Frequently Asked Questions

Frequently asked questions about Maple Research: what it is, whether it gives financial advice, how backtesting works, and what data and technology it uses.

What is Maple Research?

Maple Research is a quantitative research platform for testing and validating trading strategies. It backtests strategies against historical market data and checks the results for overfitting, small-sample unreliability, and other common statistical problems, so traders can better judge how much a backtest is actually worth trusting.

Is Maple financial advice?

No. Maple is research and educational software. Nothing it produces — a backtest, a confidence score, or AI commentary — is a recommendation to buy, sell, or hold any asset. Users are responsible for their own decisions and should consider speaking with a licensed financial professional before making any financial decision.

Does Maple trade for me?

No.

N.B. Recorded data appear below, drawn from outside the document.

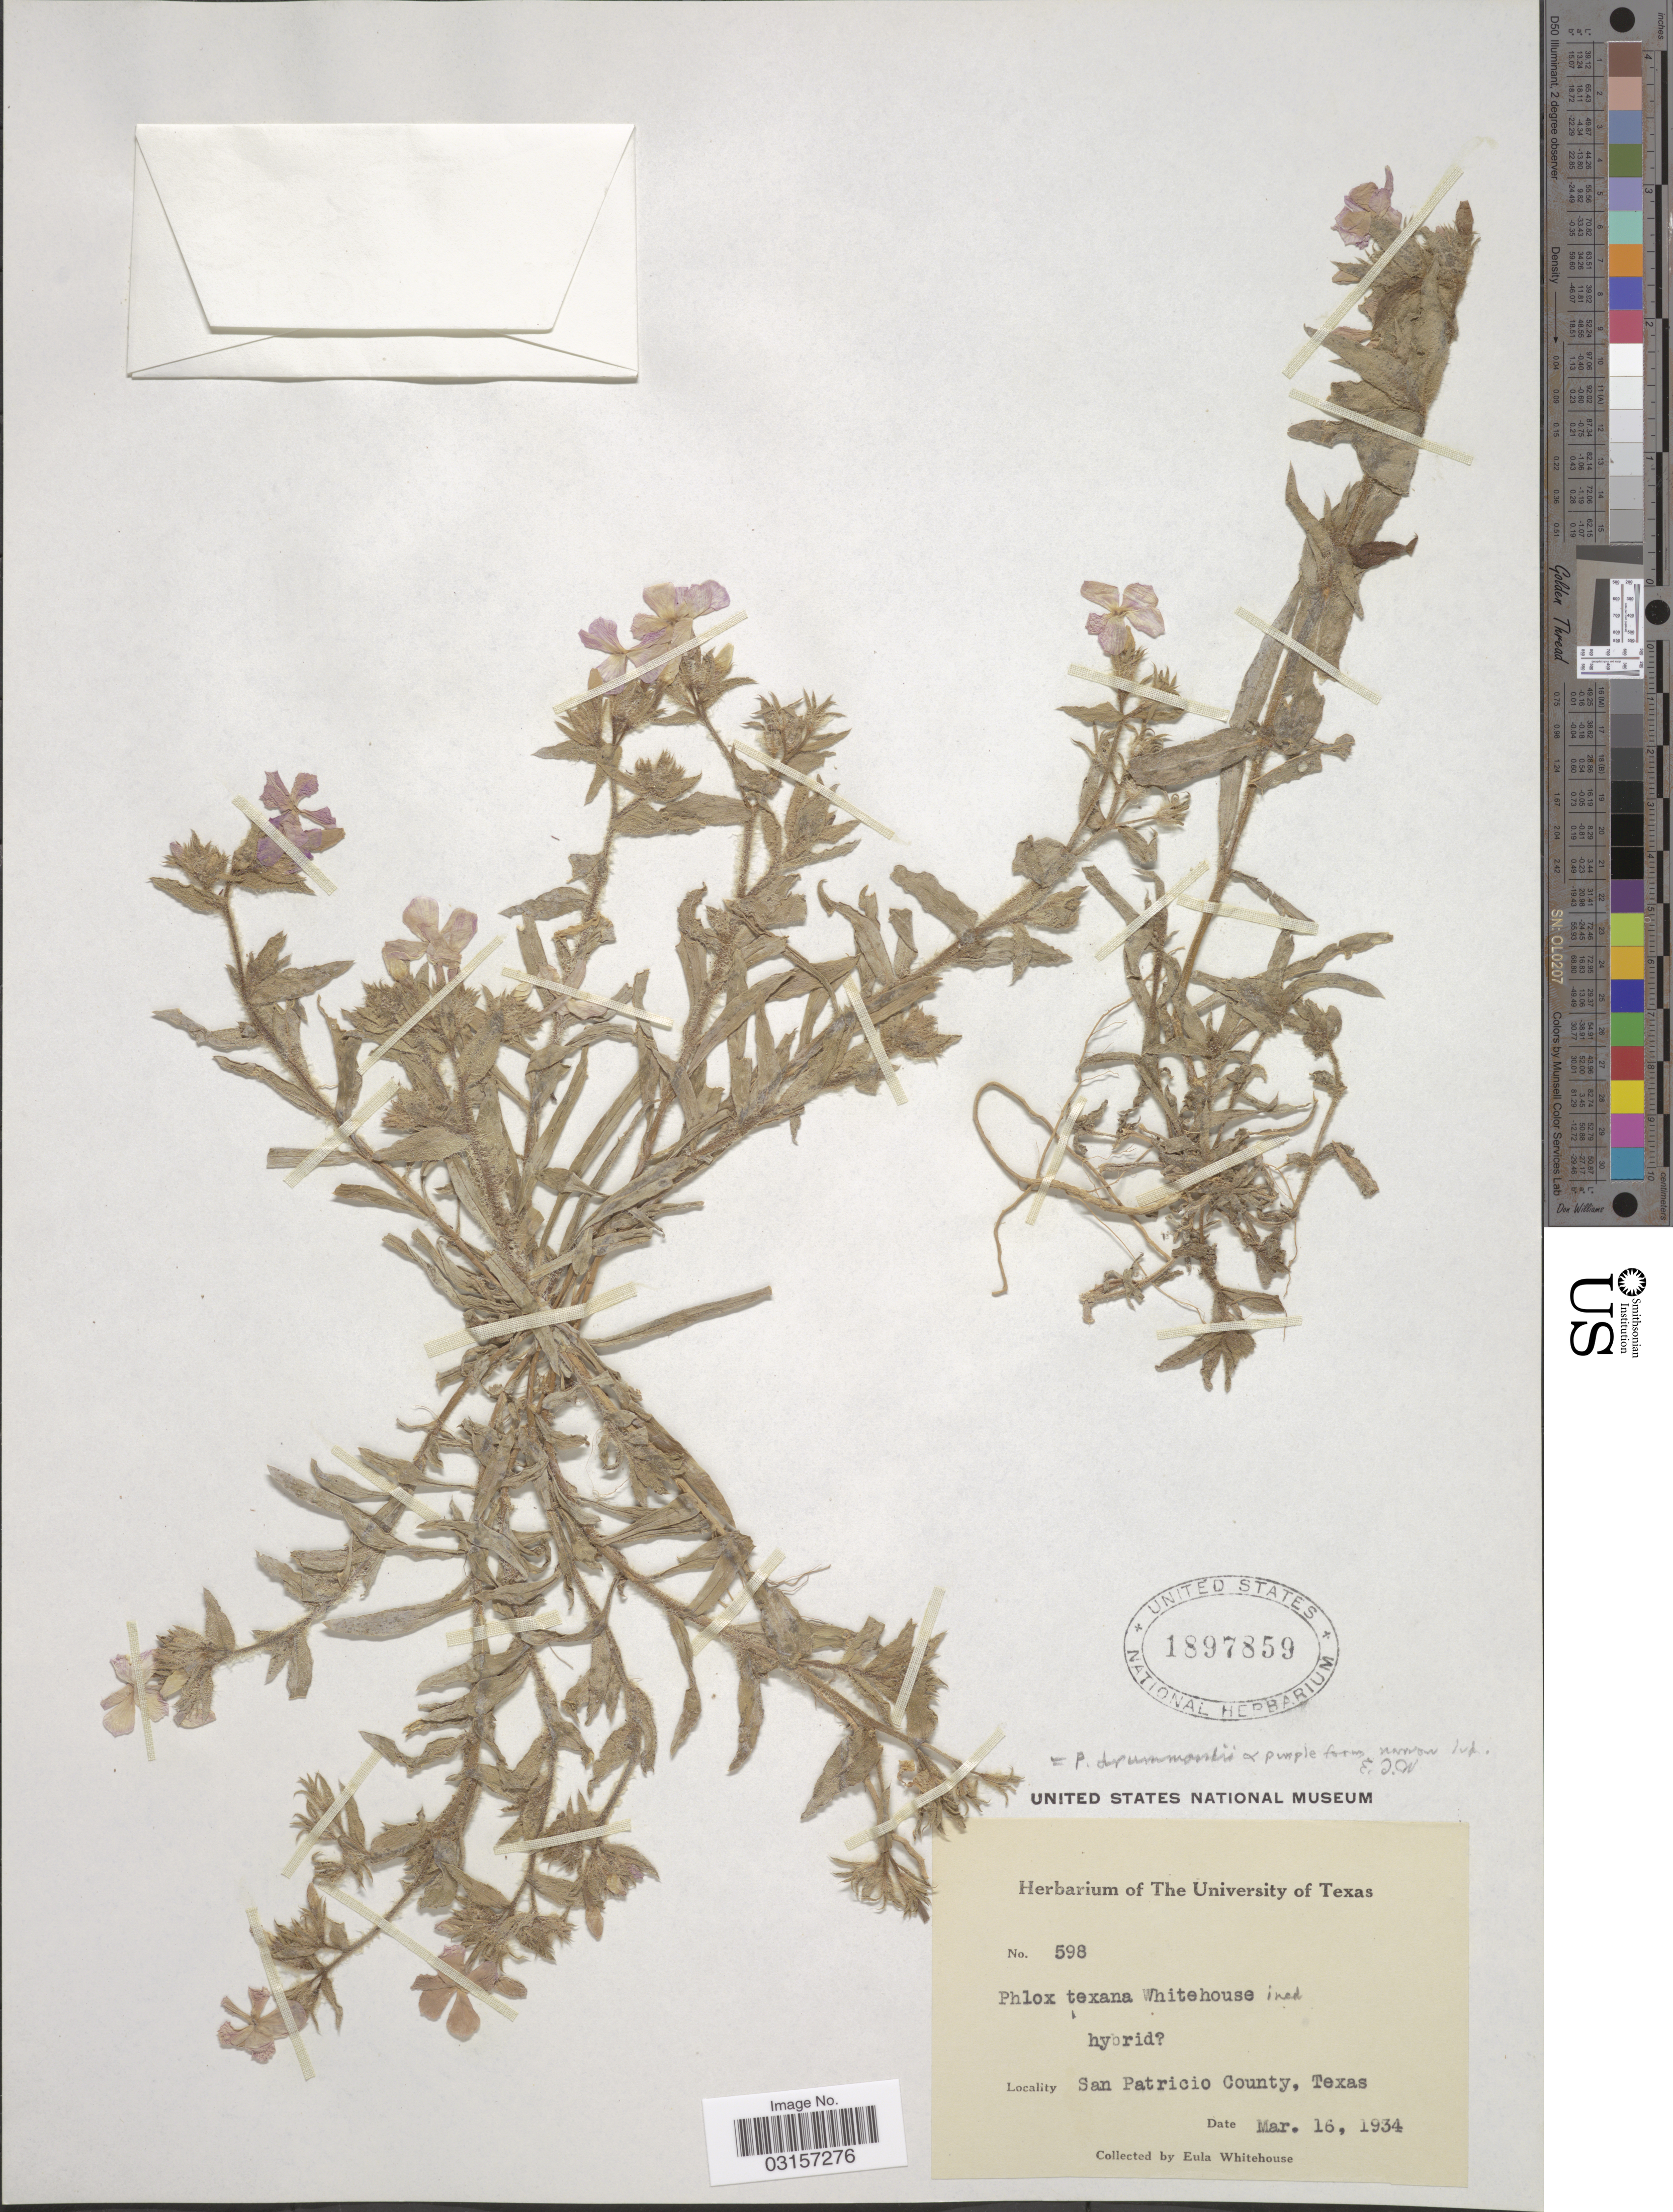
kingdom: Plantae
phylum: Tracheophyta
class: Magnoliopsida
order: Ericales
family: Polemoniaceae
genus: Phlox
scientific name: Phlox drummondii subsp. drummondii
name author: Hook.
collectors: E. Whitehouse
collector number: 598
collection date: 1934-03-16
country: United States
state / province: Texas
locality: San Patricio County.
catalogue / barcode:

Maple does not connect to a brokerage or exchange, does not place real orders, and does not move real money under any circumstance. Maple's paper trading feature simulates a strategy's behavior against live prices using virtual capital only, purely for research purposes.

Does Maple guarantee profits or a specific return?

No. Maple makes no promise of profit, accuracy, or future performance. Backtests are hypothetical and simulated; hypothetical and past performance do not guarantee or indicate future results.

What is backtesting?

Backtesting is the process of running a set of trading rules against historical market data to see how they would have performed. Maple's backtests are deterministic — the same strategy tested against the same data always produces the same result.

What is overfitting, and why does Maple care about it?

Overfitting happens when a strategy is tuned so precisely to a specific historical dataset that it captures noise rather than a real, repeatable pattern — producing a backtest that looks excellent but fails to hold up on new data. Maple's validators are specifically designed to catch signs of overfitting before a trader puts weight on a result.

What data does Maple use?

Maple sources historical and live market data from established third-party providers, covering both cryptocurrency and traditional equity markets. See the Technology page for more detail on how that data is handled.

Is Maple free?

Maple is currently in a private, invite-only alpha and is free to use during this phase. Pricing beyond the alpha has not been determined.

How do I get access to Maple?

During the private alpha, access is invite-only via an access code, distributed through Maple's Discord community.

Does Maple use AI?

Maple uses AI to help translate plain-English trading ideas into structured, testable strategies and to generate plain-language commentary on results. The underlying calculations — backtests, scores, and validators — come from a deterministic engine, not from the AI model itself.